Dataset items

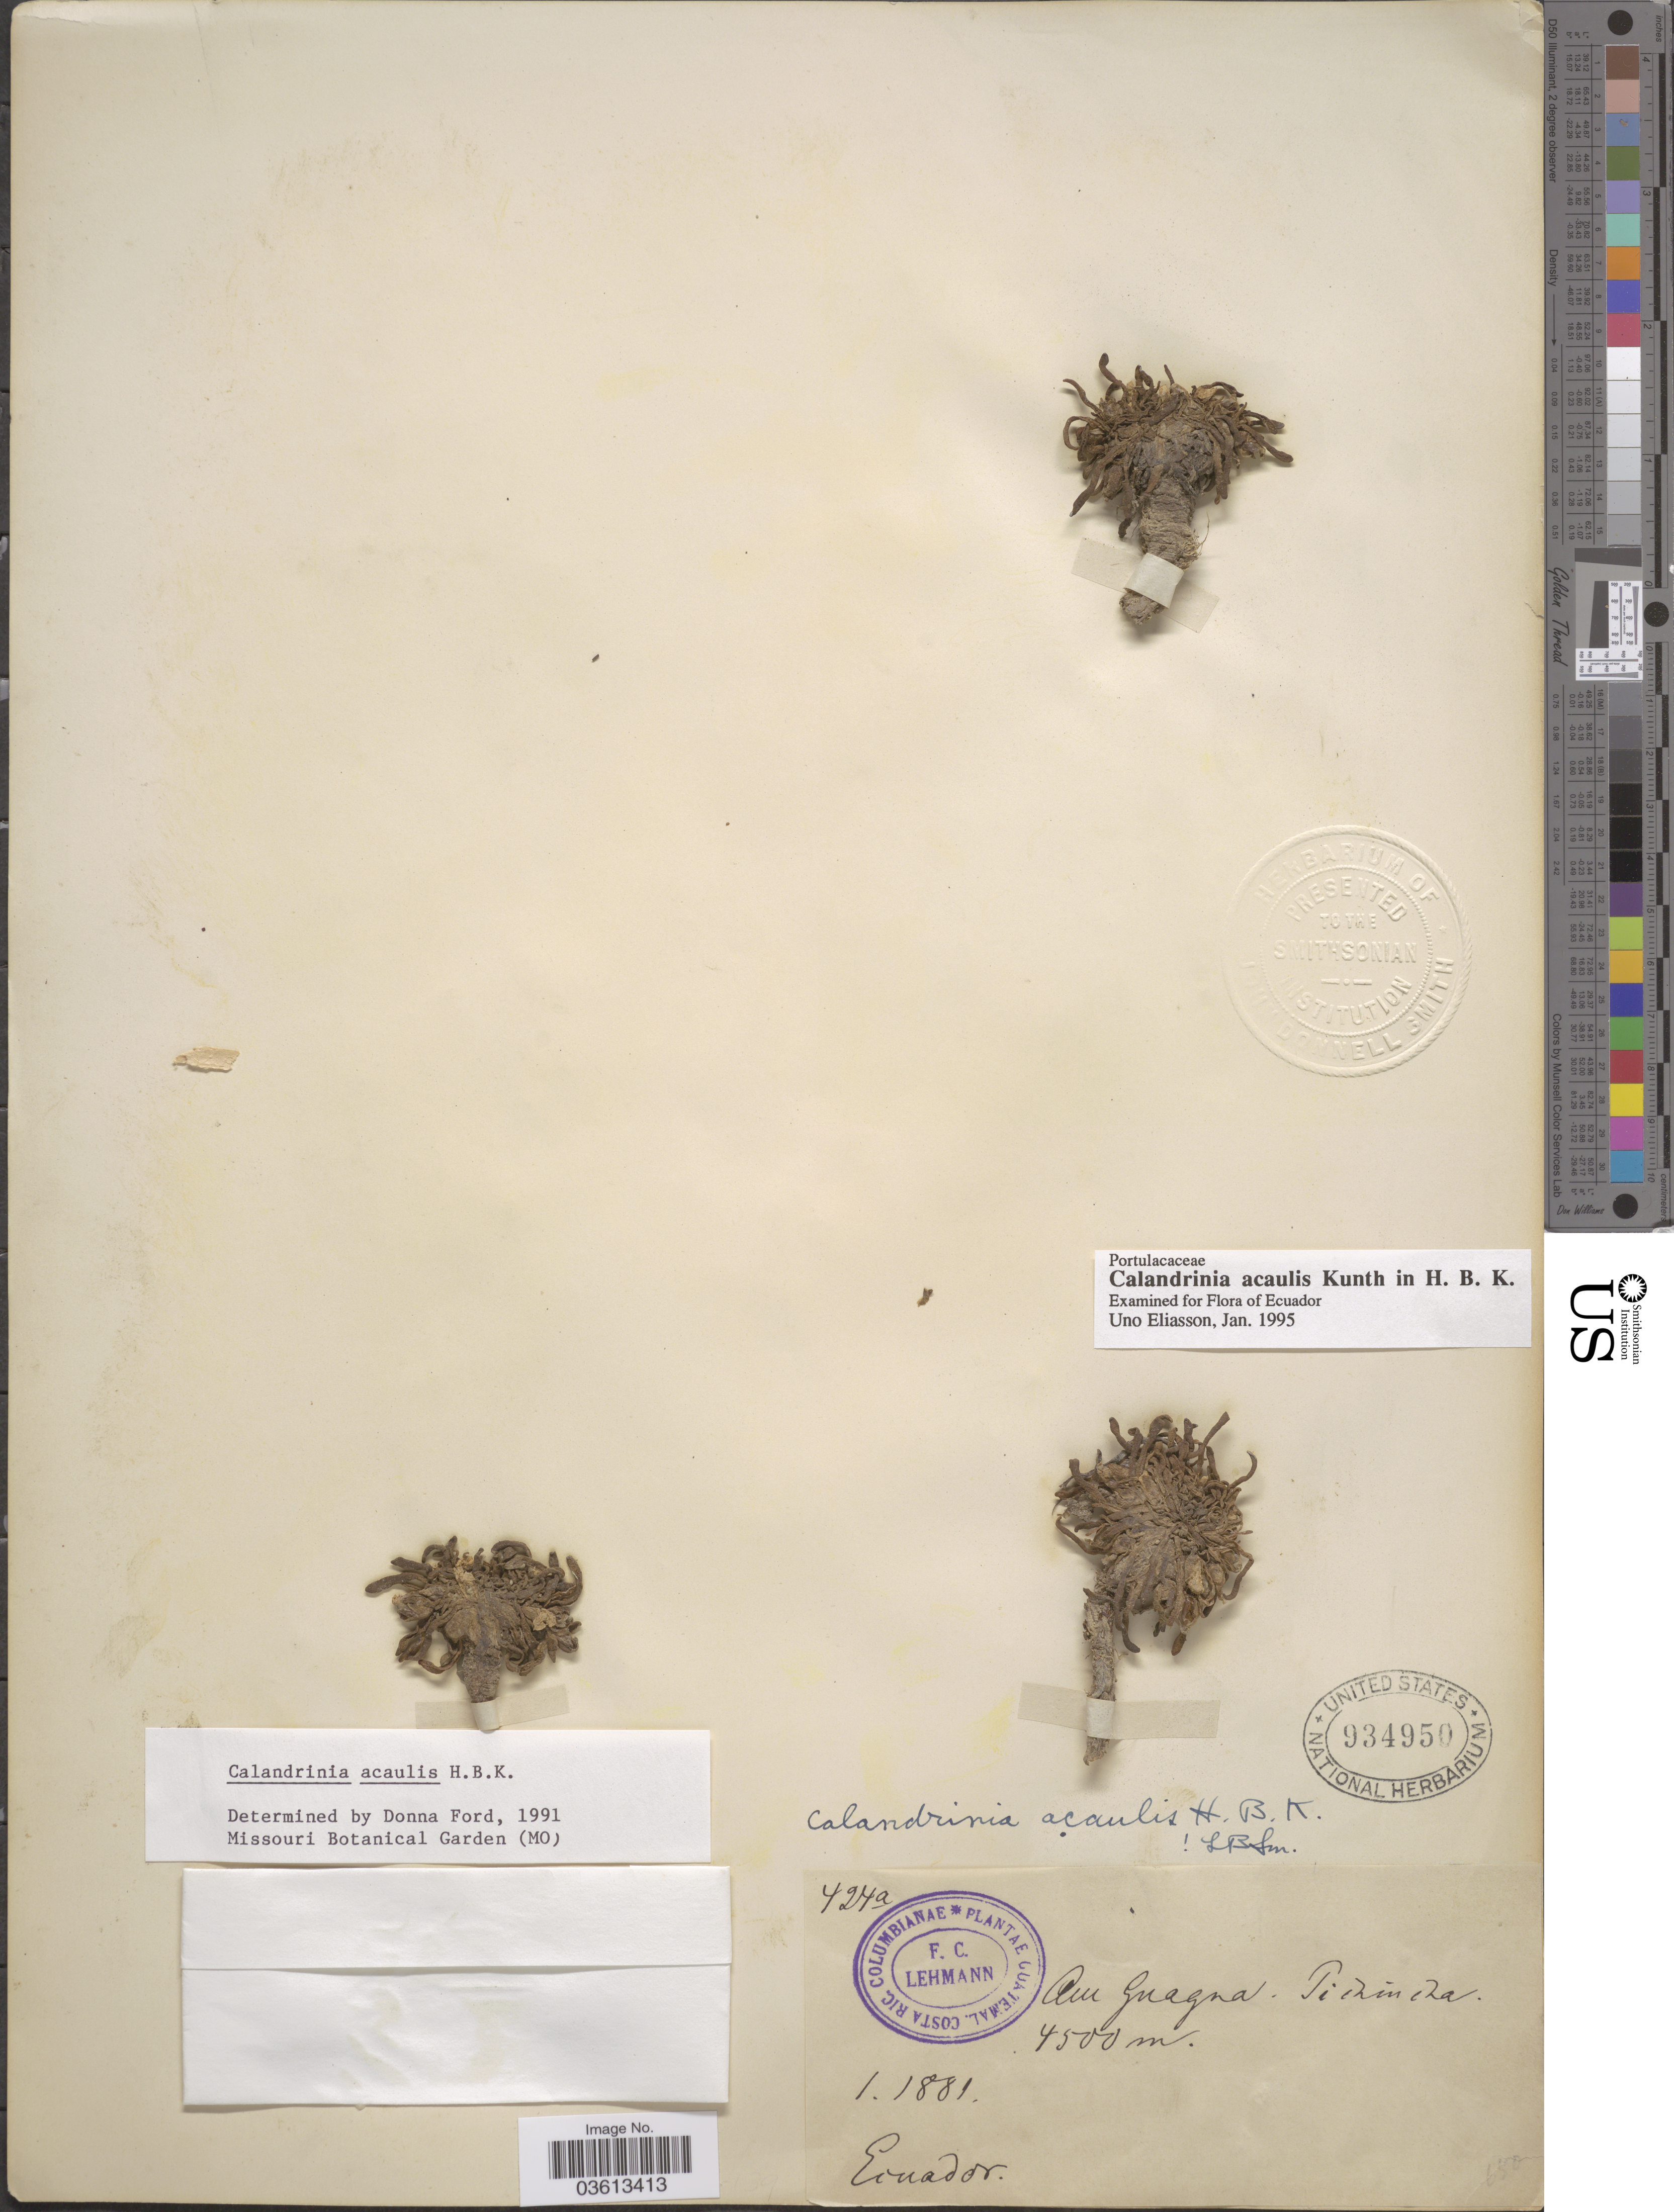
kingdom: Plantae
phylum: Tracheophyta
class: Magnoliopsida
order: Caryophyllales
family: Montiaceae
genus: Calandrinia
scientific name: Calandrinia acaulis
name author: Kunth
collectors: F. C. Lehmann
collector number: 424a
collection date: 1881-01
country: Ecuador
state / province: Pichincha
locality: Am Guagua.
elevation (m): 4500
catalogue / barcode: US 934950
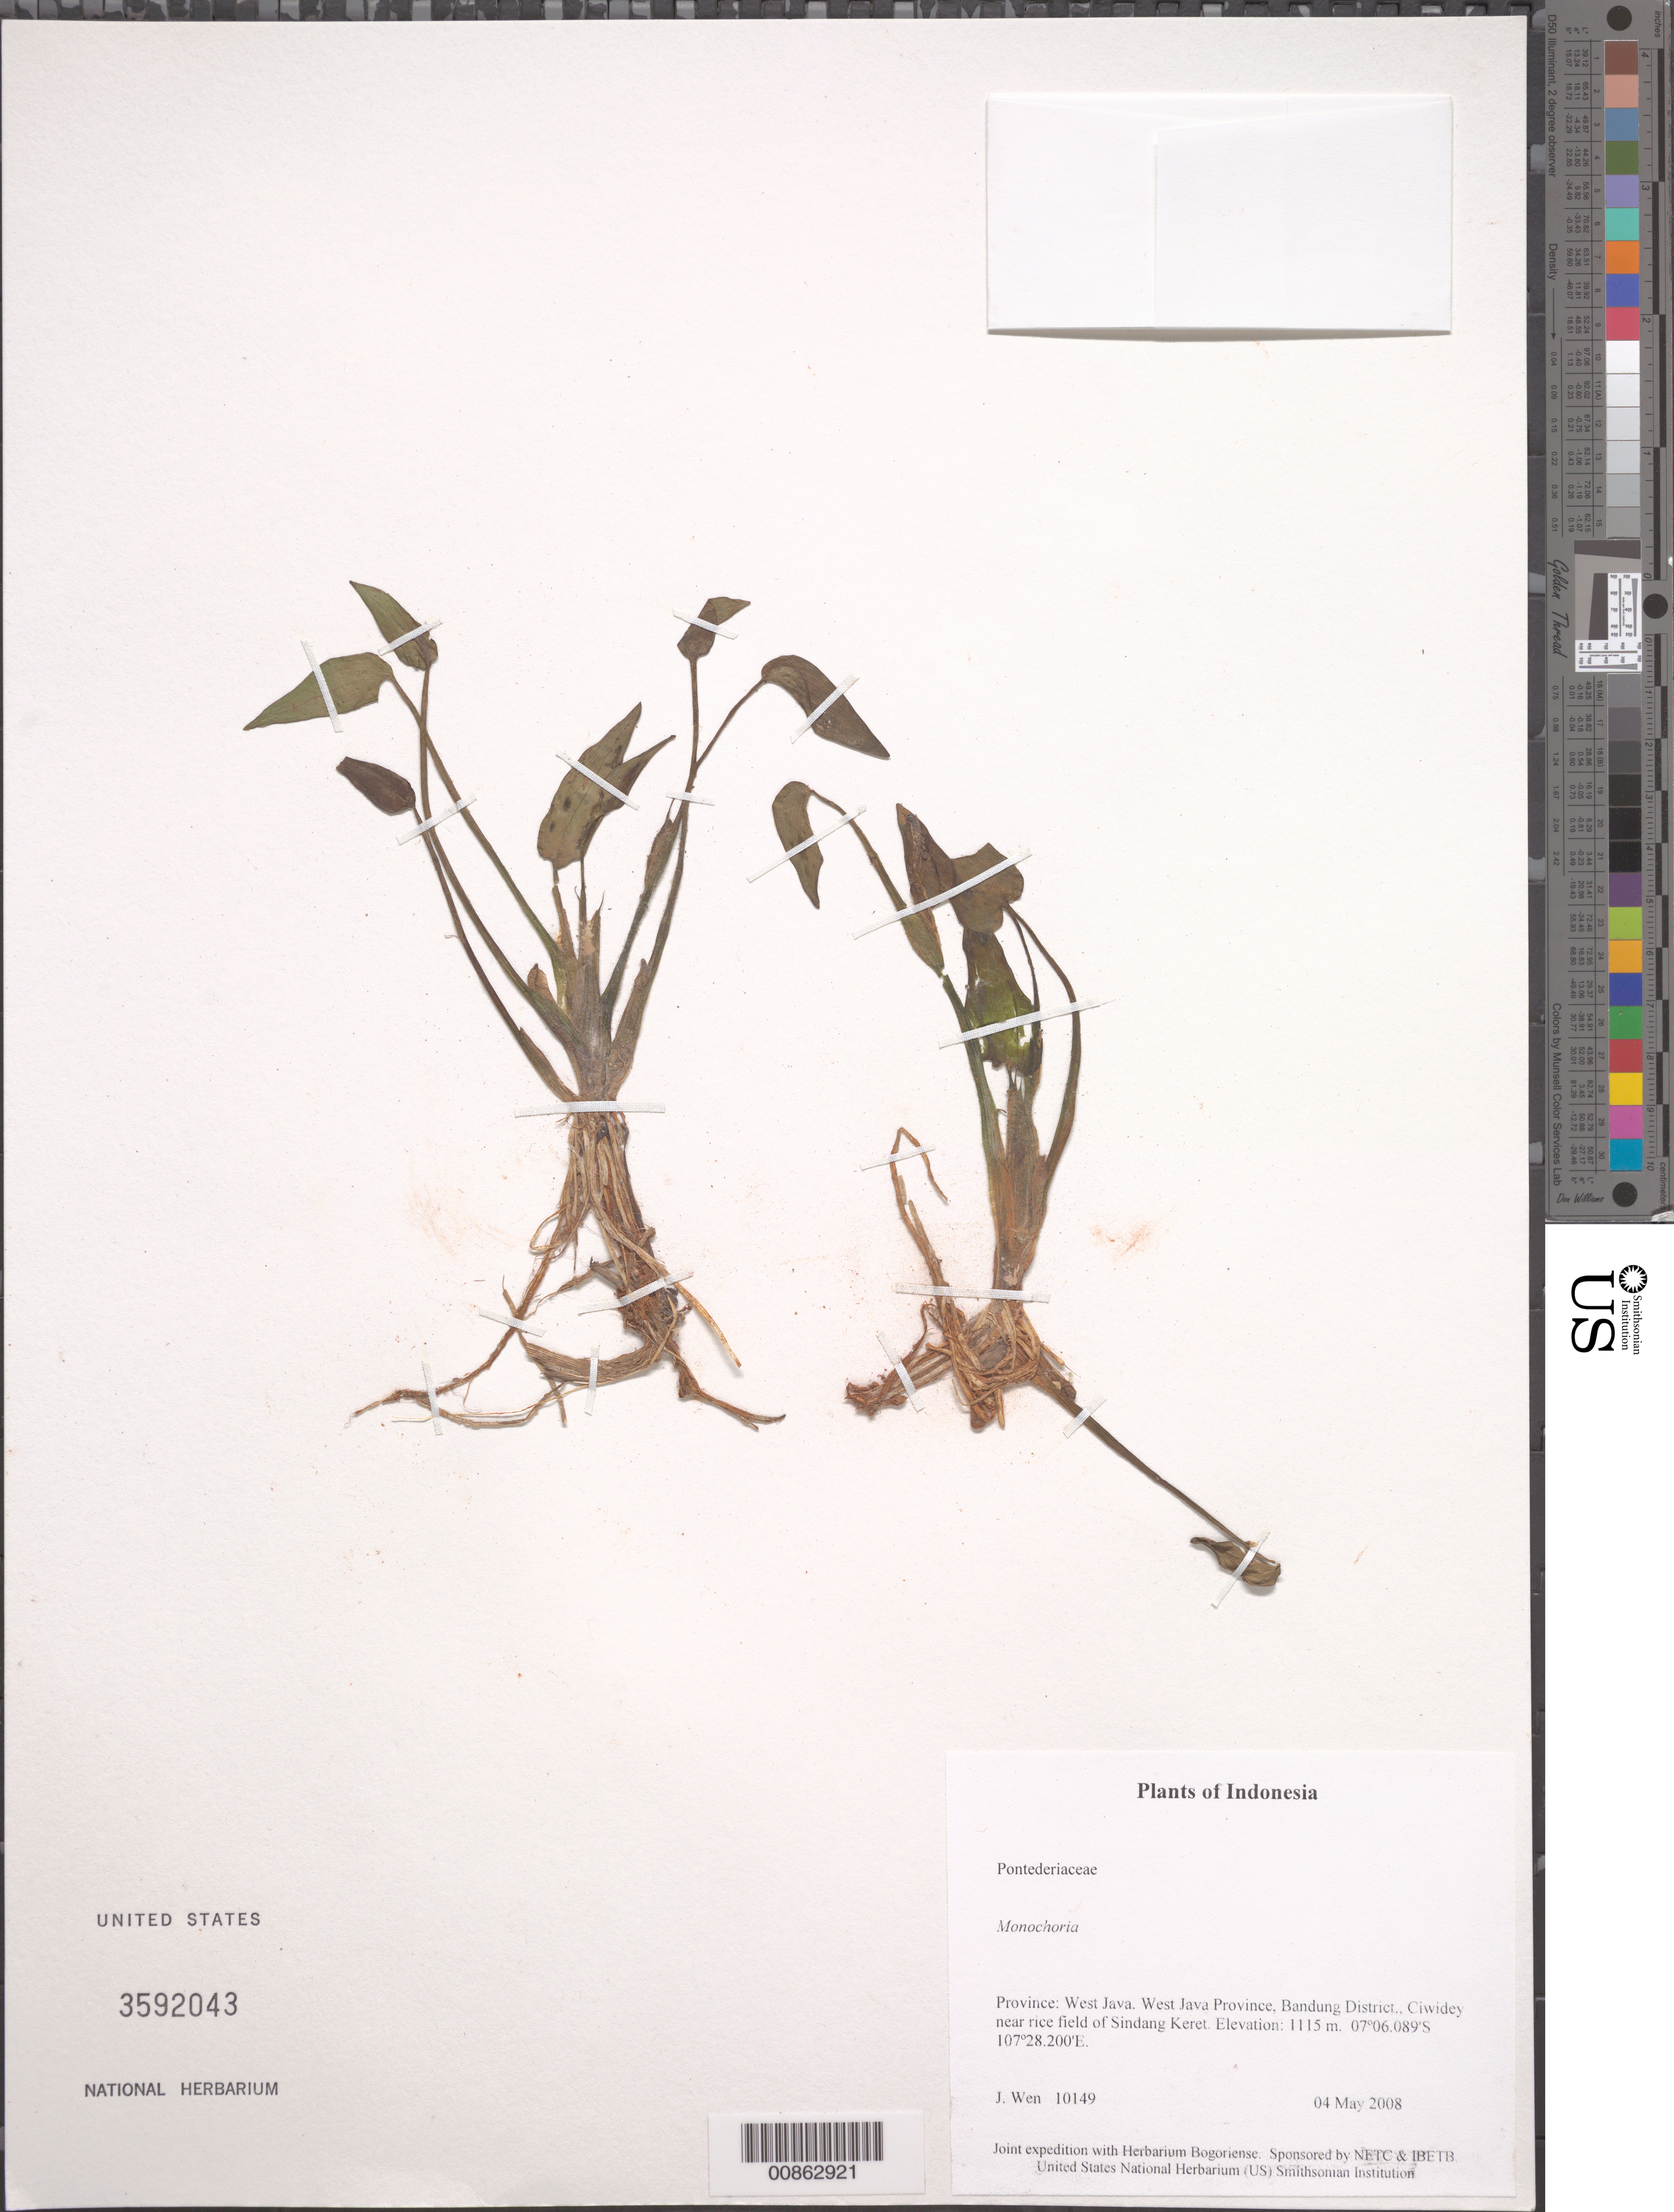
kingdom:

- **Aim of the task**
Write out every line of the rows above word for word, but leave out the pictures.

- **Reply to the task**
kingdom: Plantae
phylum: Tracheophyta
class: Magnoliopsida
order: Caryophyllales
family: Montiaceae
genus: Calandrinia
scientific name: Calandrinia acaulis
name author: Kunth
collectors: F. C. Lehmann
collector number: 424a
collection date: 1881-01
country: Ecuador
state / province: Pichincha
locality: Am Guagua.
elevation (m): 4500
catalogue / barcode: US 934950
kingdom:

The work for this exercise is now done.